The federal government has ordered Enbridge Energy not to reopen a major Wisconsin crude oil pipeline after its latest oil spill, citing a history of failures that suggests an inadequate safety program.
Though the spill near Grand Marsh, Wis., is relatively small -- about 1,200 barrels -- it raises fresh questions about the Calgary, Alberta-based company's oversight of its massive pipeline system, which spans northern Minnesota.
Enbridge faces a record $3.7 million federal penalty over a large oil spill two years ago in Michigan.
"Pipelines operate safely across the country every single day.
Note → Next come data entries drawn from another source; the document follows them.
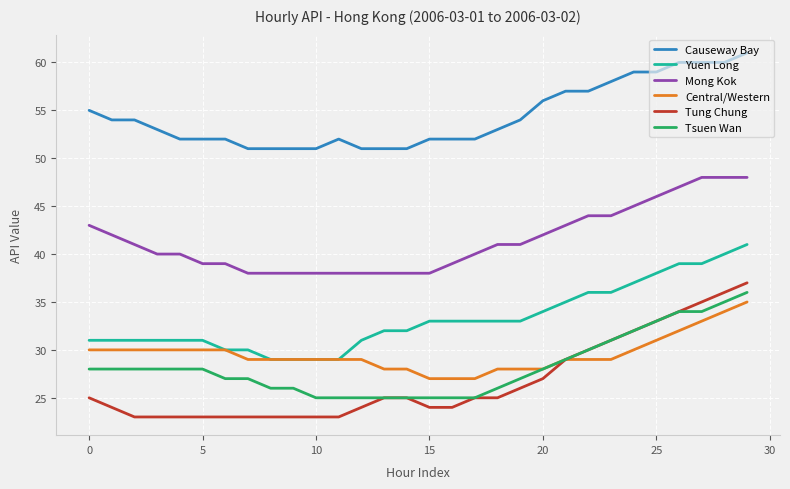

At how many categories does at least one series exceed 42?

30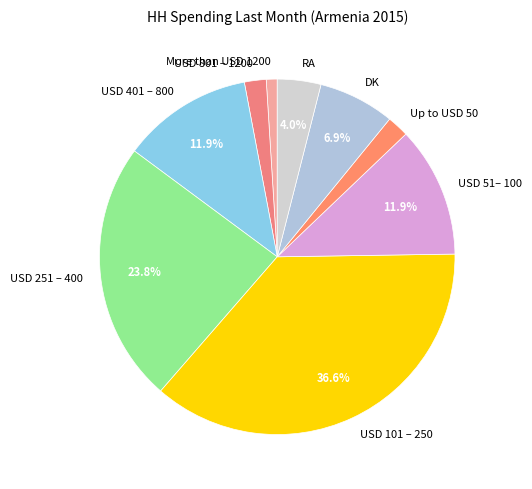

To the nearest percent, what portion does More than USD 1200 represent?

1%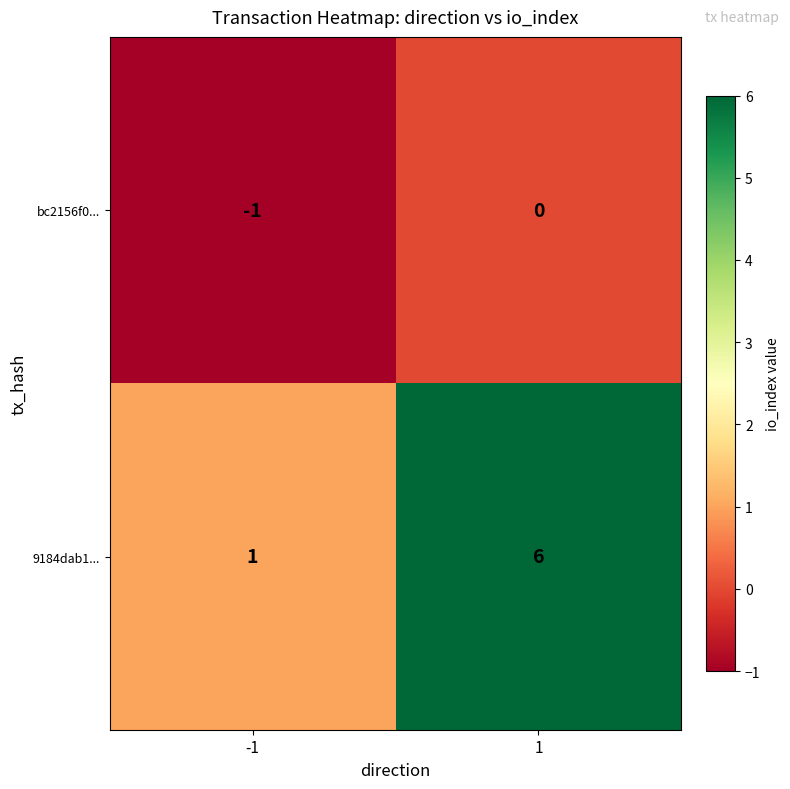

Reading right to left, what are all the values shown in this chart?

bc2156f0...: 0	-1
9184dab1...: 6	1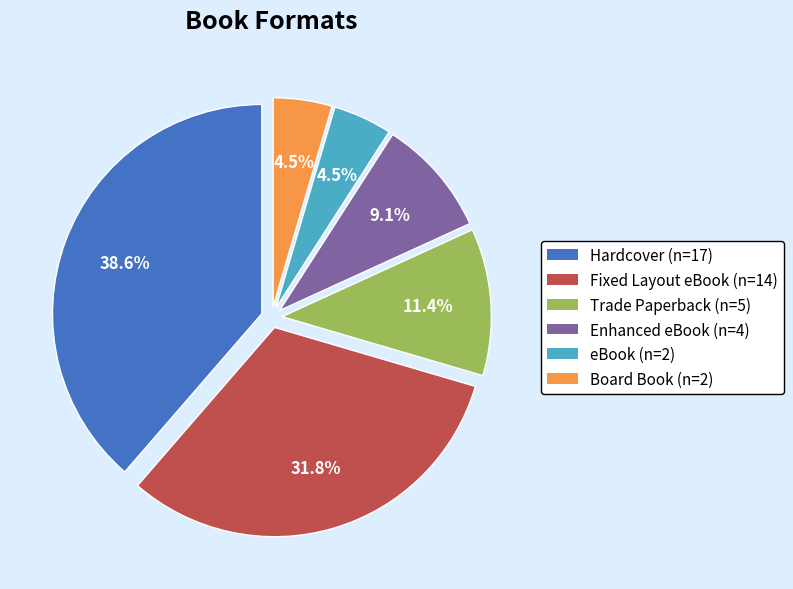

Which slice is the largest?

Hardcover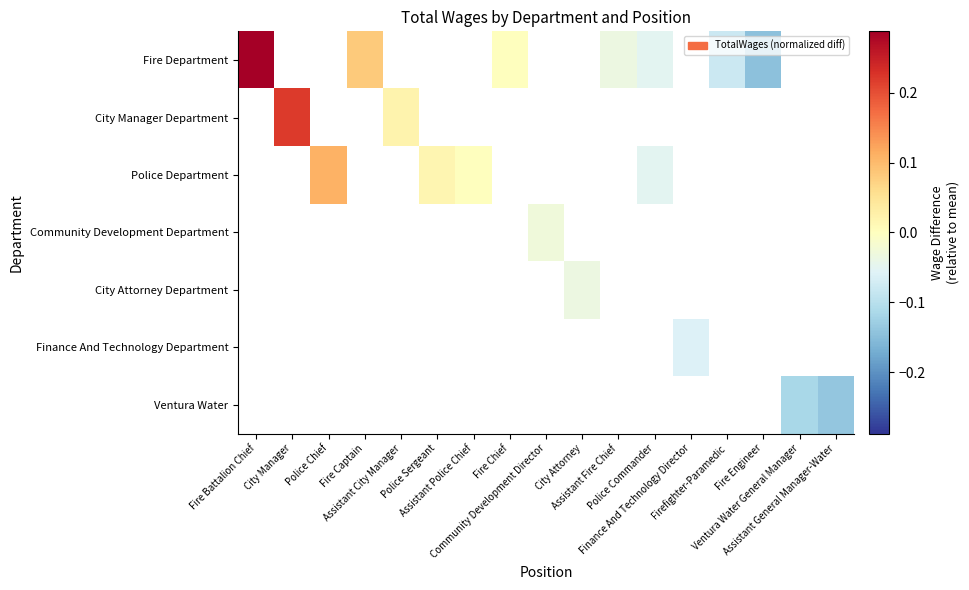

How many categories are shown in the chart?

17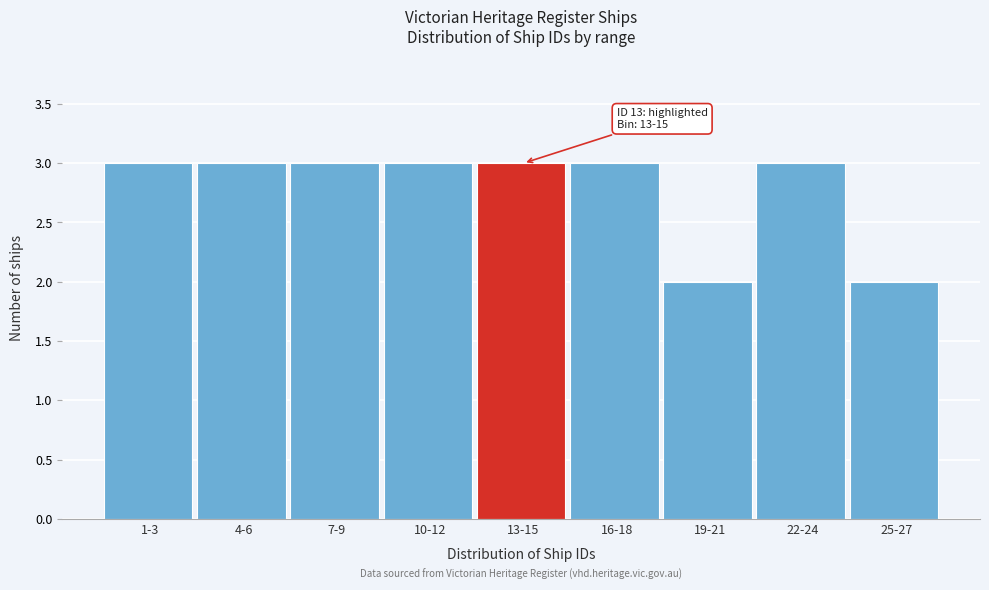

Reading left to right, list all the values displayed in this chart.

3	3	3	3	3	3	2	3	2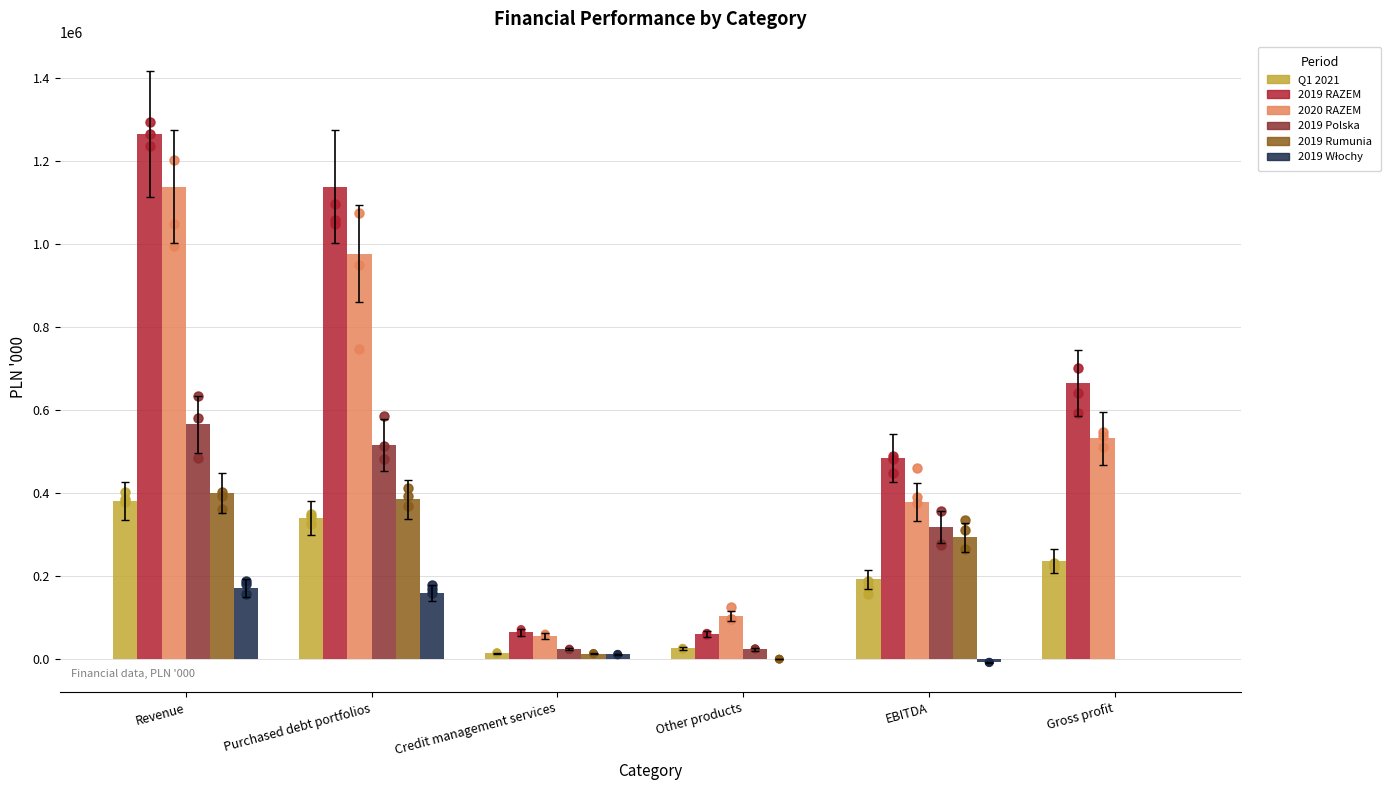

At how many categories does at least one series exceed 1016134?

2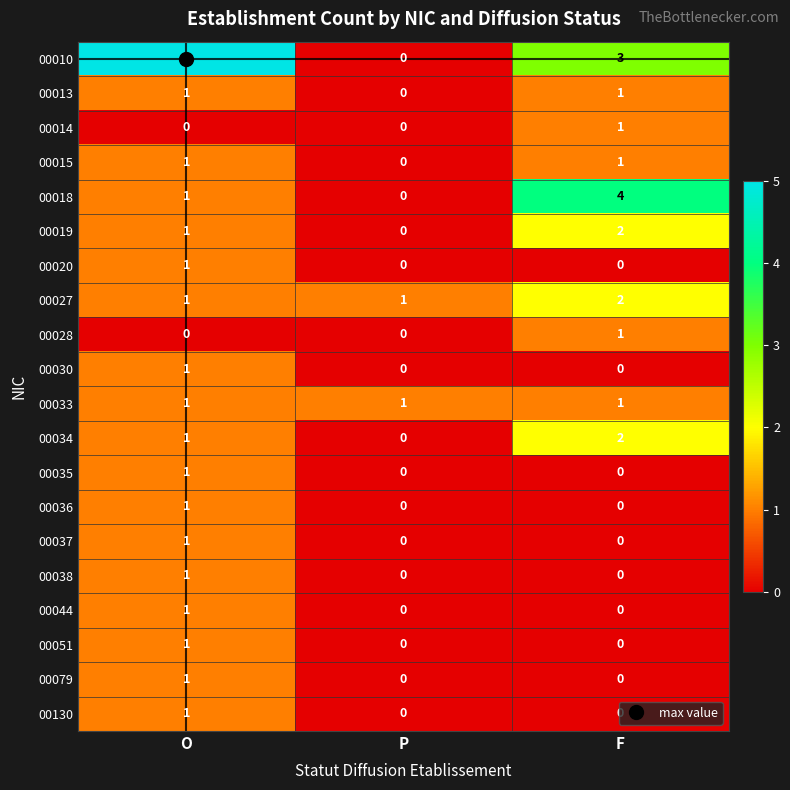

What is the greatest value displayed?

5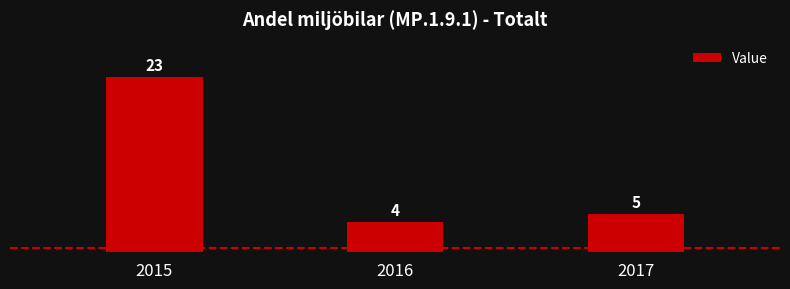

What is the value of the 2nd bar from the left?

4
That's why accidents, like the one in Wisconsin, are absolutely unacceptable," U.S. Transportation Secretary Ray LaHood said in a statement Tuesday announcing that the line wouldn't reopen.
Enbridge spokeswoman Lorraine Little said Wednesday that company officials hope to meet with LaHood in the next day or two to hear his concerns, but she could not say how long the line would be out of service.
The 467-mile line carries North Dakota and Canadian oil from Superior, Wis., to Chicago. It is part of Enbridge's Lakehead system, capable of carrying 2.5 million barrels of oil per day.
The section between Superior and Chicago has been closed. If the shutdown means oil can't move as easily to Eastern markets, it could exacerbate an existing oversupply of crude in the Upper Midwest, but it's not expected to have broad effect on prices.
"It may lower the price on the upper part of that pipeline, and that may end up being favorable for lower prices locally" in Minnesota, said commodities futures broker Alex Breitinger, based in Valparaiso, Ind. "It is going to hurt people in Chicago."